エディ(ニック・モーラン)、トム(ジェイソン・フレミング)、ベーコン(ジェイソン・ステイサム)、ソープ(デクスター・フレッチャー)の四人組は、ロンドンの裏町で一攫千金を夢見るチンピラである。エディのカードの腕前を利用し、なけなしの資金をかき集めた彼らは、イーストエンドを牛耳るポルノ王のハチェット・ハリー(P・H・モリアーティ)に一世一代のギャンブルを挑む。ところが、エディの父親JD(スティング)が経営するバーを手に入れようと目論むハリーは、イカサマで彼らを返り討ちにしてしまう。

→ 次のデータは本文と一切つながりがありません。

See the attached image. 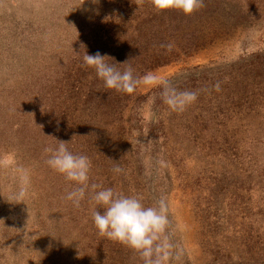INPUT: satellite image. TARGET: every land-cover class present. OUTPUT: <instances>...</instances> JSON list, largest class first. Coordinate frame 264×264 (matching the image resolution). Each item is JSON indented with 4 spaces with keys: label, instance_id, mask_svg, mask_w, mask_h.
<instances>
[{
    "label": "rangeland",
    "instance_id": "rangeland-1",
    "mask_svg": "<svg viewBox=\"0 0 264 264\" xmlns=\"http://www.w3.org/2000/svg\"><path fill=\"white\" fill-rule=\"evenodd\" d=\"M85 50L198 98L176 113L159 86L106 89ZM57 140L89 157V185L165 199L161 264H264V0H203L190 15L0 0V264H143L98 233L90 191L79 208L65 199L75 185L46 163Z\"/></svg>",
    "mask_w": 264,
    "mask_h": 264
},
{
    "label": "clouds",
    "instance_id": "clouds-1",
    "mask_svg": "<svg viewBox=\"0 0 264 264\" xmlns=\"http://www.w3.org/2000/svg\"><path fill=\"white\" fill-rule=\"evenodd\" d=\"M153 7L164 12L175 9L185 15H190L203 6V0H152ZM171 50L173 45L166 46ZM107 55L97 52L88 54L85 50L83 62L92 68L98 80L102 81L106 89H112L126 94L133 93L140 83L156 85L161 88V98L171 112L182 113L198 98L197 91L178 90L169 85L164 78L152 74L145 75L142 80L134 75V69L129 65L124 69L116 65L124 63H109ZM218 88V85H217ZM57 147L50 150L47 165L66 181L75 185L65 199L74 207L79 208L81 201L90 191L93 202L91 218L95 228L101 236L118 242L137 253L143 264H161L166 258L167 243L166 230L169 224L167 204L160 198L152 206H146L143 198L104 188L100 185H89L91 161L88 156L75 154L67 147L68 142L58 141ZM114 174L123 173L118 164L112 168ZM21 179L26 186L30 182V175L21 169ZM24 189L18 193L22 198ZM164 253L163 256L158 254Z\"/></svg>",
    "mask_w": 264,
    "mask_h": 264
}]
</instances>
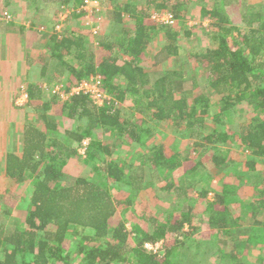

多額の借金を背負った彼らが苦肉の策として思いついたのは、隣の部屋に住む麻薬の売人ドッグと仲間たちの上前をはねる事だった。怪しいルートで散弾銃を手に入れ、念入りに練った襲撃計画は、あっさりと成功する。ところが、偶然の悪戯で、彼らの犯行をドッグに知られてしまう。かくして、激怒するドッグは、皆殺しのために武装した仲間たちを彼らの部屋に送り込むが…。
と、メインのストーリーのみを記したが、実はとても複雑にいくつもの物語が錯綜する構成になっている。マリファナ栽培に手をそめる上流階級出身のお坊ちゃんたちや、怪しげな麻薬のディーラー、ポルノ王の用心棒にそそのかされて骨董品の散弾銃を盗む小悪党のコンビ、汚い言葉遣いを嫌う子連れの取り立て屋たちのエピソードが並行して語られ、それらが複雑に絡まっていく。ところが、ひとつひとつの話は一見ばらばらだが、やがて皮肉な運命の女神に導かれて、とんでもない結末に向かって、急速に収束していく。
当時まだ二十代だったガイ・リッチーの脚本は実に見事で、アメリカだったらエルモア・レナードの小説か、タランティーノの映画といったクライム・フィクションの複雑なタペストリーを織り上げている。妙にクールだったり、微妙なユーモアがあったりと、いかにもイギリスというお国柄を感じさせながら、意表をついた展開と、ツイストの効いたエンディングへと観客を招待する。わたしはハメットの「血の収穫」を思い起こしたりした。
個性的な俳優たちを配したキャスティングも素晴らしい。主人公グループのニック・モーランを始めとする4人組のチンピラぶりがなんともいい味を出しているし、山ほど登場する悪党どもの一癖も二癖もあるキャラクターも、それぞれ独特の存在感をもってスクリーンの中を動き回っている。彼らの人を食った悪漢ぶりを眺めているだけでも、十分に楽しい映画だ。出番は少ないが、スティングの頑固親父役もいい。
映画のヒットを受けて、ガイ・リッチー総指揮のTVシリーズの製作されている。あまり芳しくない評判も耳にするが、機会があればぜひ観てみたいものだと思う。それほど、この映画のキャラクターたちの存在感には、輝きがある。[★★★★]
(以下ネタばれ)
ドッグの命令で4人組を待ち伏せする悪党たちの前に現れたのは、お坊ちゃまたちが栽培する麻薬の元締めであるディーラーの武装集団だった。4人組が強奪した麻薬は、そもそも彼らのものだったのだ。しかし、4人組がアジトを空けていたため、壮絶な銃撃戦の末に、双方全滅する。ドッグも、逃げる途中に、取り立て屋の親子の車を乗っ取るが、返り討ちにあう。一方、ポルノ王とその用心棒も、ケチな小悪党のコンビと相討ち。かくして、4人組と、取り立て屋の親子だけが生き残る。取り立て屋のはからいで4人組は骨董品の散弾銃を手に入れることに。ところが価値を知らない4人組は、それを処分することに。ひとりが銃を捨てに出た後、銃の価値を知った3人は、あわてて仲間の携帯に電話を。橋の踊り場に引っかかった銃を川に投げ込もうとする仲間のひとりに、携帯電話がかかり、銃の運命やいかに、というところで幕。